- Date: July 30 – August 6
- Edition: 12th
- Category: Grand Prix
- Draw: 64S / 32D
- Prize money: $200,000
- Surface: Clay / outdoor
- Location: North Conway, NH, U.S.

Champions

Singles
- Joakim Nyström

Doubles
- Brian Gottfried / Tomáš Šmíd
- ← 1983 · Volvo International · 1985 →

= 1984 Volvo International =

The 1984 Volvo International was a men's tennis tournament played on outdoor clay courts in North Conway, New Hampshire in the United States and was part of the 1984 Volvo Grand Prix.

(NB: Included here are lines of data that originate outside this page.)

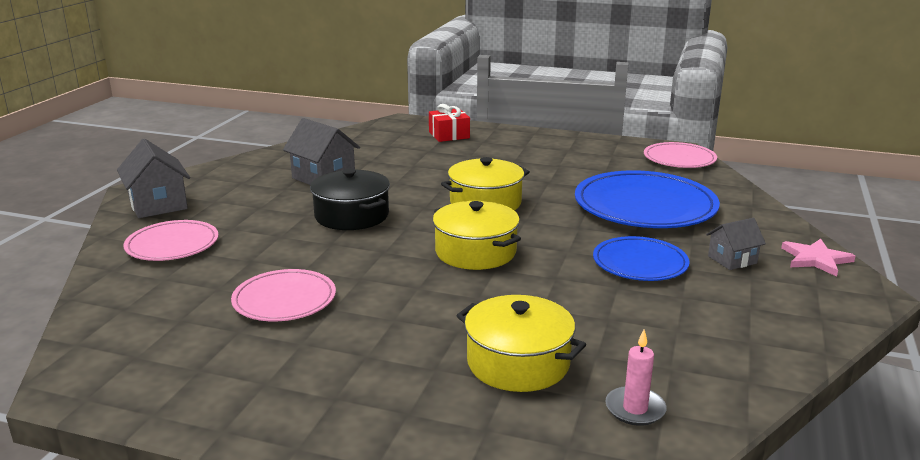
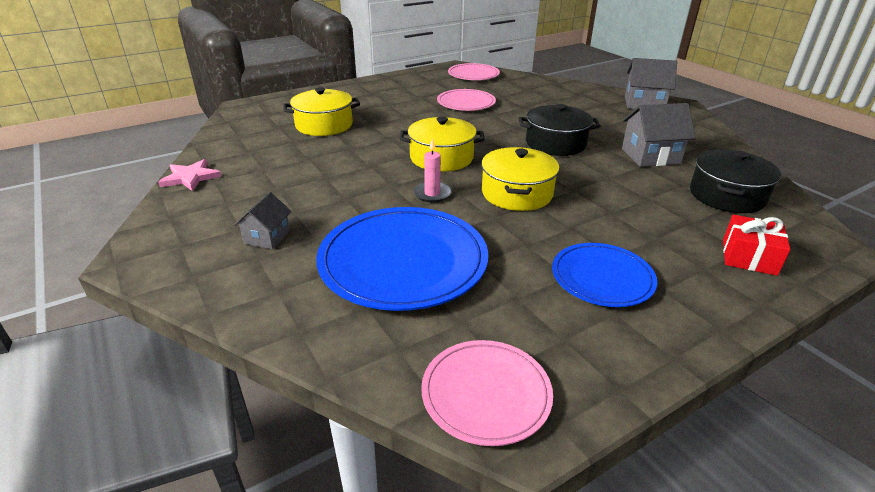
camera: 130 degrees right, 10 degrees up
(172, 245) = (571, 97): pink plate -> pink plate (473, 75)
(367, 148) = (727, 196): none -> black pot
(635, 409) = (251, 131): pink candle -> pink candle (432, 194)
(640, 263) = (333, 199): blue plate -> blue plate (602, 278)
(816, 259) = (190, 277): pink star -> pink star (190, 177)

The tournament ran from July 30 through August 6, 1984. Eighth-seeded Joakim Nyström won the singles title.

==Finals==
===Singles===

SWE Joakim Nyström defeated USA Tim Wilkison 6–2, 7–5
- It was Nyström's 2nd title of the year and the 4th of his career.

===Doubles===

USA Brian Gottfried / CSK Tomáš Šmíd defeated Cássio Motta / USA Blaine Willenborg 6–4, 6–2
- It was Gottfried's only title of the year and the 79th of his career. It was Šmíd's 5th title of the year and the 35th of his career.